_AIM OF THE TASK_
Lines below that include "usando" are the answer; copy each one.

━━━━━ RECORD SET

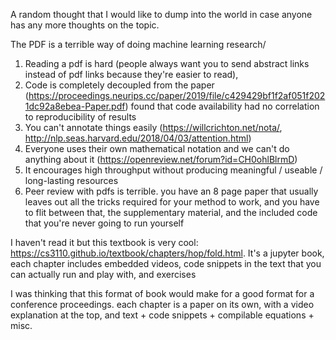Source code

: A random thought that I would like to dump into the world in case anyone has any more thoughts on the topic.

The PDF is a terrible way of doing machine learning research/
1. Reading a pdf is hard (people always want you to send abstract links instead of pdf links because they're easier to read), 
2. Code is completely decoupled from the paper (https://proceedings.neurips.cc/paper/2019/file/c429429bf1f2af051f2021dc92a8ebea-Paper.pdf) found that code availability had no correlation to reproducibility of results
3. You can't annotate things easily (https://willcrichton.net/nota/, http://nlp.seas.harvard.edu/2018/04/03/attention.html) 
4. Everyone uses their own mathematical notation and we can't do anything about it (https://openreview.net/forum?id=CH0ohlBlrmD)
5. It encourages high throughput without producing meaningful / useable / long-lasting resources
6. Peer review with pdfs is terrible. you have an 8 page paper that usually leaves out all the tricks required for your method to work, and you have to flit between that, the supplementary material, and the included code that you're never going to run yourself

I haven't read it but this textbook is very cool: https://cs3110.github.io/textbook/chapters/hop/fold.html. It's a jupyter book, each chapter includes embedded videos, code snippets in the text that you can actually run and play with, and exercises

I was thinking that this format of book would make for a good format for a conference proceedings. each chapter is a paper on its own, with a video explanation at the top, and text + code snippets + compilable equations + misc. 
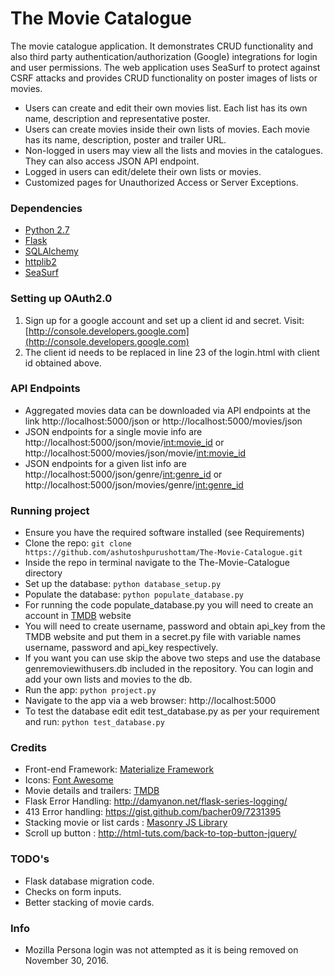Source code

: # The Movie Catalogue #

The movie catalogue application. It demonstrates CRUD functionality and also third party 
authentication/authorization (Google) integrations for login and user permissions.
The web application uses SeaSurf to protect against CSRF attacks and provides CRUD functionality
on poster images of lists or movies. 

- Users can create and edit their own movies list. Each list has its own name, 
description and representative poster.
- Users can create movies inside their own lists of movies. Each movie has its name,
description, poster and trailer URL. 
- Non-logged in users may view all the lists and movies in the catalogues. They can also 
access JSON API endpoint.
- Logged in users can edit/delete their own lists or movies.
- Customized pages for Unauthorized Access or Server Exceptions. 

### Dependencies ###
- [Python 2.7][1]
- [Flask][2]
- [SQLAlchemy][3]
- [httplib2][4]
- [SeaSurf][5]

### Setting up OAuth2.0 ###
1. Sign up for a google account and set up a client id and secret. Visit: [http://console.developers.google.com](http://console.developers.google.com)
2. The client id needs to be replaced in line 23 of the login.html with client id obtained above.

### API Endpoints ###
- Aggregated movies data can be downloaded via API endpoints at the link http://localhost:5000/json or
http://localhost:5000/movies/json
- JSON endpoints for a single movie info are http://localhost:5000/json/movie/<int:movie_id> or
http://localhost:5000/movies/json/movie/<int:movie_id>
- JSON endpoints for a given list info are http://localhost:5000/json/genre/<int:genre_id> 
or http://localhost:5000/json/movies/genre/<int:genre_id>

### Running project ###
- Ensure you have the required software installed (see Requirements)
- Clone the repo: `git clone https://github.com/ashutoshpurushottam/The-Movie-Catalogue.git`
- Inside the repo in terminal navigate to the The-Movie-Catalogue directory
- Set up the database: `python database_setup.py`
- Populate the database: `python populate_database.py` 
- For running the code populate_database.py you will need to create an account in [TMDB][8] website
- You will need to create username, password and obtain api_key from the TMDB website and 
put them in a secret.py file with variable names username, password and api_key respectively. 
- If you want you can use skip the above two steps and use the database genremoviewithusers.db 
included in the repository. You can login and add your own lists and movies to the db. 
- Run the app: `python project.py`
- Navigate to the app via a web browser: http://localhost:5000
- To test the database edit edit test_database.py as per your requirement and run: `python test_database.py`

### Credits ###
- Front-end Framework: [Materialize Framework][6]
- Icons: [Font Awesome][7]
- Movie details and trailers: [TMDB][8]
- Flask Error Handling: http://damyanon.net/flask-series-logging/
- 413 Error handling: https://gist.github.com/bacher09/7231395
- Stacking movie or list cards : [Masonry JS Library][9]
- Scroll up button : http://html-tuts.com/back-to-top-button-jquery/


### TODO's ###
- Flask database migration code.
- Checks on form inputs. 
- Better stacking of movie cards.

### Info ###
- Mozilla Persona login was not attempted as it is being removed on November 30, 2016.

[1]: https://www.python.org/downloads/
[2]: http://flask.pocoo.org
[3]: http://www.sqlalchemy.org
[4]: https://github.com/jcgregorio/httplib2
[5]: https://flask-seasurf.readthedocs.org/en/latest/
[6]: http://materializecss.com/
[7]: http://fontawesome.io/
[8]: https://www.themoviedb.org/
[9]: http://masonry.desandro.com/
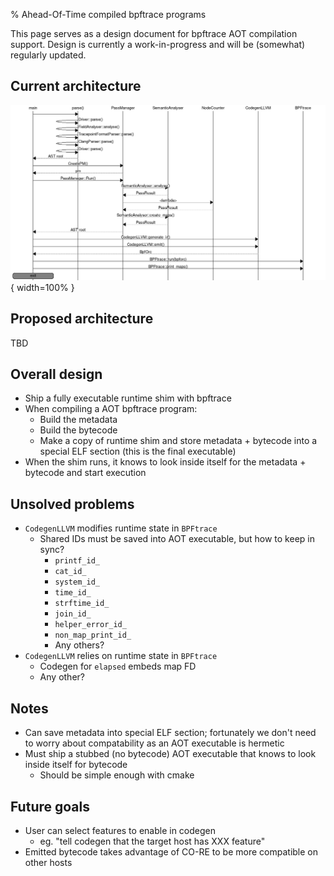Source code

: % Ahead-Of-Time compiled bpftrace programs

This page serves as a design document for bpftrace AOT compilation support.
Design is currently a work-in-progress and will be (somewhat) regularly updated.

## Current architecture

![](../examples/aot-bpftrace/old-architecture.png){ width=100% }

## Proposed architecture

TBD

## Overall design

* Ship a fully executable runtime shim with bpftrace
* When compiling a AOT bpftrace program:
  * Build the metadata
  * Build the bytecode
  * Make a copy of runtime shim and store metadata + bytecode into a special
    ELF section (this is the final executable)
* When the shim runs, it knows to look inside itself for the metadata + bytecode
  and start execution

## Unsolved problems

* `CodegenLLVM` modifies runtime state in `BPFtrace`
  * Shared IDs must be saved into AOT executable, but how to keep in sync?
    * `printf_id_`
    * `cat_id_`
    * `system_id_`
    * `time_id_`
    * `strftime_id_`
    * `join_id_`
    * `helper_error_id_`
    * `non_map_print_id_`
    * Any others?
* `CodegenLLVM` relies on runtime state in `BPFtrace`
  * Codegen for `elapsed` embeds map FD
  * Any other?

## Notes

* Can save metadata into special ELF section; fortunately we don't need to
  worry about compatability as an AOT executable is hermetic
* Must ship a stubbed (no bytecode) AOT executable that knows to look inside
  itself for bytecode
  * Should be simple enough with cmake

## Future goals

* User can select features to enable in codegen
  * eg. "tell codegen that the target host has XXX feature"
* Emitted bytecode takes advantage of CO-RE to be more compatible on other
  hosts

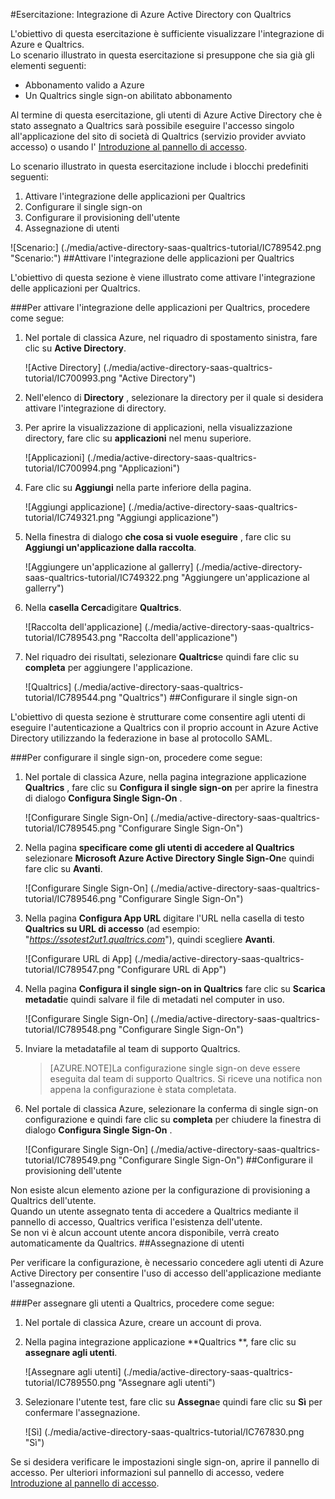 <properties 
    pageTitle="Esercitazione: Integrazione di Azure Active Directory con Qualtrics | Microsoft Azure" 
    description="Ecco come utilizzare Qualtrics con Azure Active Directory per consentire il single sign-on, il provisioning automatico e altro." 
    services="active-directory" 
    authors="jeevansd"  
    documentationCenter="na" 
    manager="femila"/>
<tags 
    ms.service="active-directory" 
    ms.devlang="na" 
    ms.topic="article" 
    ms.tgt_pltfrm="na" 
    ms.workload="identity" 
    ms.date="09/26/2016" 
    ms.author="jeedes" />

#<a name="tutorial-azure-active-directory-integration-with-qualtrics"></a>Esercitazione: Integrazione di Azure Active Directory con Qualtrics
  
L'obiettivo di questa esercitazione è sufficiente visualizzare l'integrazione di Azure e Qualtrics.  
Lo scenario illustrato in questa esercitazione si presuppone che sia già gli elementi seguenti:

-   Abbonamento valido a Azure
-   Un Qualtrics single sign-on abilitato abbonamento
  
Al termine di questa esercitazione, gli utenti di Azure Active Directory che è stato assegnato a Qualtrics sarà possibile eseguire l'accesso singolo all'applicazione del sito di società di Qualtrics (servizio provider avviato accesso) o usando l' [Introduzione al pannello di accesso](active-directory-saas-access-panel-introduction.md).
  
Lo scenario illustrato in questa esercitazione include i blocchi predefiniti seguenti:

1.  Attivare l'integrazione delle applicazioni per Qualtrics
2.  Configurare il single sign-on
3.  Configurare il provisioning dell'utente
4.  Assegnazione di utenti

![Scenario:] (./media/active-directory-saas-qualtrics-tutorial/IC789542.png "Scenario:")
##<a name="enabling-the-application-integration-for-qualtrics"></a>Attivare l'integrazione delle applicazioni per Qualtrics
  
L'obiettivo di questa sezione è viene illustrato come attivare l'integrazione delle applicazioni per Qualtrics.

###<a name="to-enable-the-application-integration-for-qualtrics-perform-the-following-steps"></a>Per attivare l'integrazione delle applicazioni per Qualtrics, procedere come segue:

1.  Nel portale di classica Azure, nel riquadro di spostamento sinistra, fare clic su **Active Directory**.

    ![Active Directory] (./media/active-directory-saas-qualtrics-tutorial/IC700993.png "Active Directory")

2.  Nell'elenco di **Directory** , selezionare la directory per il quale si desidera attivare l'integrazione di directory.

3.  Per aprire la visualizzazione di applicazioni, nella visualizzazione directory, fare clic su **applicazioni** nel menu superiore.

    ![Applicazioni] (./media/active-directory-saas-qualtrics-tutorial/IC700994.png "Applicazioni")

4.  Fare clic su **Aggiungi** nella parte inferiore della pagina.

    ![Aggiungi applicazione] (./media/active-directory-saas-qualtrics-tutorial/IC749321.png "Aggiungi applicazione")

5.  Nella finestra di dialogo **che cosa si vuole eseguire** , fare clic su **Aggiungi un'applicazione dalla raccolta**.

    ![Aggiungere un'applicazione al gallerry] (./media/active-directory-saas-qualtrics-tutorial/IC749322.png "Aggiungere un'applicazione al gallerry")

6.  Nella **casella Cerca**digitare **Qualtrics**.

    ![Raccolta dell'applicazione] (./media/active-directory-saas-qualtrics-tutorial/IC789543.png "Raccolta dell'applicazione")

7.  Nel riquadro dei risultati, selezionare **Qualtrics**e quindi fare clic su **completa** per aggiungere l'applicazione.

    ![Qualtrics] (./media/active-directory-saas-qualtrics-tutorial/IC789544.png "Qualtrics")
##<a name="configuring-single-sign-on"></a>Configurare il single sign-on
  
L'obiettivo di questa sezione è strutturare come consentire agli utenti di eseguire l'autenticazione a Qualtrics con il proprio account in Azure Active Directory utilizzando la federazione in base al protocollo SAML.

###<a name="to-configure-single-sign-on-perform-the-following-steps"></a>Per configurare il single sign-on, procedere come segue:

1.  Nel portale di classica Azure, nella pagina integrazione applicazione **Qualtrics** , fare clic su **Configura il single sign-on** per aprire la finestra di dialogo **Configura Single Sign-On** .

    ![Configurare Single Sign-On] (./media/active-directory-saas-qualtrics-tutorial/IC789545.png "Configurare Single Sign-On")

2.  Nella pagina **specificare come gli utenti di accedere al Qualtrics** selezionare **Microsoft Azure Active Directory Single Sign-On**e quindi fare clic su **Avanti**.

    ![Configurare Single Sign-On] (./media/active-directory-saas-qualtrics-tutorial/IC789546.png "Configurare Single Sign-On")

3.  Nella pagina **Configura App URL** digitare l'URL nella casella di testo **Qualtrics su URL di accesso** (ad esempio: "*https://ssotest2ut1.qualtrics.com*"), quindi scegliere **Avanti**.

    ![Configurare URL di App] (./media/active-directory-saas-qualtrics-tutorial/IC789547.png "Configurare URL di App")

4.  Nella pagina **Configura il single sign-on in Qualtrics** fare clic su **Scarica metadati**e quindi salvare il file di metadati nel computer in uso.

    ![Configurare Single Sign-On] (./media/active-directory-saas-qualtrics-tutorial/IC789548.png "Configurare Single Sign-On")

5.  Inviare la metadatafile al team di supporto Qualtrics.

    >[AZURE.NOTE]La configurazione single sign-on deve essere eseguita dal team di supporto Qualtrics. Si riceve una notifica non appena la configurazione è stata completata.

6.  Nel portale di classica Azure, selezionare la conferma di single sign-on configurazione e quindi fare clic su **completa** per chiudere la finestra di dialogo **Configura Single Sign-On** .

    ![Configurare Single Sign-On] (./media/active-directory-saas-qualtrics-tutorial/IC789549.png "Configurare Single Sign-On")
##<a name="configuring-user-provisioning"></a>Configurare il provisioning dell'utente
  
Non esiste alcun elemento azione per la configurazione di provisioning a Qualtrics dell'utente.  
Quando un utente assegnato tenta di accedere a Qualtrics mediante il pannello di accesso, Qualtrics verifica l'esistenza dell'utente.  
Se non vi è alcun account utente ancora disponibile, verrà creato automaticamente da Qualtrics.
##<a name="assigning-users"></a>Assegnazione di utenti
  
Per verificare la configurazione, è necessario concedere agli utenti di Azure Active Directory per consentire l'uso di accesso dell'applicazione mediante l'assegnazione.

###<a name="to-assign-users-to-qualtrics-perform-the-following-steps"></a>Per assegnare gli utenti a Qualtrics, procedere come segue:

1.  Nel portale di classica Azure, creare un account di prova.

2.  Nella pagina integrazione applicazione **Qualtrics **, fare clic su **assegnare agli utenti**.

    ![Assegnare agli utenti] (./media/active-directory-saas-qualtrics-tutorial/IC789550.png "Assegnare agli utenti")

3.  Selezionare l'utente test, fare clic su **Assegna**e quindi fare clic su **Sì** per confermare l'assegnazione.

    ![Sì] (./media/active-directory-saas-qualtrics-tutorial/IC767830.png "Sì")
  
Se si desidera verificare le impostazioni single sign-on, aprire il pannello di accesso. Per ulteriori informazioni sul pannello di accesso, vedere [Introduzione al pannello di accesso](active-directory-saas-access-panel-introduction.md).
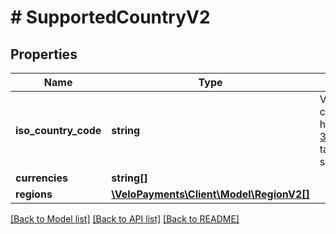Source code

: # # SupportedCountryV2

## Properties

Name | Type | Description | Notes
------------ | ------------- | ------------- | -------------
**iso_country_code** | **string** | Valid ISO 3166 2 character country code. See the &lt;a href&#x3D;\&quot;https://www.iso.org/iso-3166-country-codes.html\&quot; target&#x3D;\&quot;_blank\&quot; a&gt;ISO specification&lt;/a&gt; for details. | [optional]
**currencies** | **string[]** |  | [optional]
**regions** | [**\VeloPayments\Client\Model\RegionV2[]**](RegionV2.md) |  | [optional]

[[Back to Model list]](../../README.md#models) [[Back to API list]](../../README.md#endpoints) [[Back to README]](../../README.md)
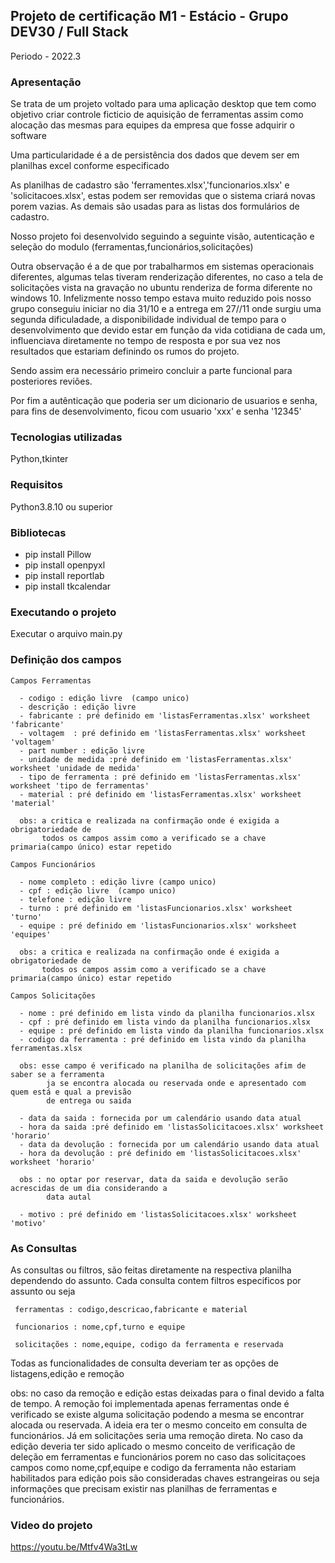 ## Projeto de certificação M1 - Estácio - Grupo DEV30 / Full Stack
 
 Periodo - 2022.3


### Apresentação 

 Se trata de um projeto voltado para uma aplicação desktop que tem como objetivo criar controle ficticio de aquisição de ferramentas assim como alocação das mesmas para equipes da empresa que fosse adquirir o software 

 Uma particularidade é a de persistência dos dados que devem ser em planilhas excel conforme especificado

 As planilhas de cadastro são 'ferramentes.xlsx','funcionarios.xlsx' e 'solicitacoes.xlsx', estas podem ser removidas que o sistema criará novas porem vazias. As demais são usadas para as listas dos formulários de cadastro.

 Nosso projeto foi desenvolvido seguindo a seguinte visão, autenticação e seleção do modulo (ferramentas,funcionários,solicitações) 

 Outra observação é a de que por trabalharmos em sistemas operacionais diferentes, algumas telas tiveram renderização diferentes, no caso a tela de solicitações vista na gravação no ubuntu renderiza de forma diferente no windows 10. Infelizmente nosso tempo estava muito reduzido pois nosso grupo conseguiu iniciar no dia 31/10 e a entrega em 27//11  onde surgiu uma segunda dificuladade, a disponibilidade individual de tempo para o desenvolvimento que devido estar em função da vida cotidiana de cada um, influenciava diretamente no tempo de resposta e por sua vez nos resultados que estariam definindo os rumos do projeto.

 Sendo assim era necessário primeiro concluir a parte funcional para posteriores reviões.

 Por fim a autênticação que poderia ser um dicionario de usuarios e senha, para fins de desenvolvimento, ficou com usuario 'xxx' e senha '12345'

### Tecnologias utilizadas

Python,tkinter
 
### Requisitos 

Python3.8.10 ou superior

### Bibliotecas

* pip install Pillow
* pip install openpyxl
* pip install reportlab
* pip install tkcalendar

### Executando o projeto

Executar o arquivo main.py

### Definição dos campos
   
    Campos Ferramentas
     
      - codigo : edição livre  (campo unico)
      - descrição : edição livre 
      - fabricante : pré definido em 'listasFerramentas.xlsx' worksheet 'fabricante'   
      - voltagem  : pré definido em 'listasFerramentas.xlsx' worksheet 'voltagem' 
      - part number : edição livre 
      - unidade de medida :pré definido em 'listasFerramentas.xlsx' worksheet 'unidade de medida' 
      - tipo de ferramenta : pré definido em 'listasFerramentas.xlsx' worksheet 'tipo de ferramentas'
      - material : pré definido em 'listasFerramentas.xlsx' worksheet 'material'
               
      obs: a critica e realizada na confirmação onde é exigida a obrigatoriedade de  
           todos os campos assim como a verificado se a chave primaria(campo único) estar repetido
           
    Campos Funcionários 

      - nome completo : edição livre (campo unico) 
      - cpf : edição livre  (campo unico)
      - telefone : edição livre 
      - turno : pré definido em 'listasFuncionarios.xlsx' worksheet 'turno' 
      - equipe : pré definido em 'listasFuncionarios.xlsx' worksheet 'equipes' 
               
      obs: a critica e realizada na confirmação onde é exigida a obrigatoriedade de  
           todos os campos assim como a verificado se a chave primaria(campo único) estar repetido
        
    Campos Solicitações
      
      - nome : pré definido em lista vindo da planilha funcionarios.xlsx 
      - cpf : pré definido em lista vindo da planilha funcionarios.xlsx 
      - equipe : pré definido em lista vindo da planilha funcionarios.xlsx
      - codigo da ferramenta : pré definido em lista vindo da planilha ferramentas.xlsx 
                
      obs: esse campo é verificado na planilha de solicitações afim de saber se a ferramenta 
            ja se encontra alocada ou reservada onde e apresentado com quem está e qual a previsão 
            de entrega ou saida
      
      - data da saida : fornecida por um calendário usando data atual 
      - hora da saida :pré definido em 'listasSolicitacoes.xlsx' worksheet 'horario'
      - data da devolução : fornecida por um calendário usando data atual 
      - hora da devolução : pré definido em 'listasSolicitacoes.xlsx' worksheet 'horario'
     
      obs : no optar por reservar, data da saida e devolução serão acrescidas de um dia considerando a
            data autal 
      
      - motivo : pré definido em 'listasSolicitacoes.xlsx' worksheet 'motivo'
        
### As Consultas 
      
   As consultas ou filtros, são feitas diretamente na respectiva planilha dependendo do assunto. Cada consulta contem 
   filtros especificos por assunto ou seja 
     
     ferramentas : codigo,descricao,fabricante e material
     
     funcionarios : nome,cpf,turno e equipe
     
     solicitações : nome,equipe, codigo da ferramenta e reservada
   
   Todas as funcionalidades de consulta deveriam ter as opçôes de listagens,edição e remoção
   
   obs: no caso da remoção e edição estas deixadas para o final devido a falta de tempo. A remoção foi implementada apenas ferramentas 
        onde é verificado se existe alguma solicitação podendo a mesma se encontrar alocada ou reservada. A ideia era ter o mesmo conceito 
        em consulta de funcionários. Já em solicitações seria uma remoção direta. No caso da edição deveria ter sido aplicado o mesmo
        conceito de verificação de deleção em ferramentas e funcionários porem no caso das solicitaçoes campos como nome,cpf,equipe e codigo da 
        ferramenta não estariam habilitados para edição pois são consideradas chaves estrangeiras ou seja informações que precisam existir nas
        planilhas de ferramentas e funcionários.
       


### Video do projeto

https://youtu.be/Mtfv4Wa3tLw

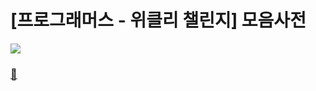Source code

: # [프로그래머스 - 위클리 챌린지] 모음사전

![](https://user-images.githubusercontent.com/45463495/162584711-5a4e1740-0a12-4bed-8111-f62fddfb2eea.png)

### [🔗](https://seongho96.tistory.com/50) 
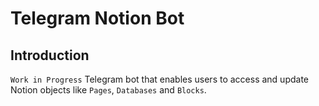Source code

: # Telegram Notion Bot

## Introduction

`Work in Progress` Telegram bot that enables users to access and update Notion objects like `Pages`, `Databases` and `Blocks`.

━━━━━━━━━━

_OUTPUT FOR THIS TASK_
Al termine di questa esercitazione, gli utenti di Azure Active Directory che è stato assegnato a Qualtrics sarà possibile eseguire l'accesso singolo all'applicazione del sito di società di Qualtrics (servizio provider avviato accesso) o usando l' [Introduzione al pannello di accesso](active-directory-saas-access-panel-introduction.md).
      - data da saida : fornecida por um calendário usando data atual 
      - data da devolução : fornecida por um calendário usando data atual 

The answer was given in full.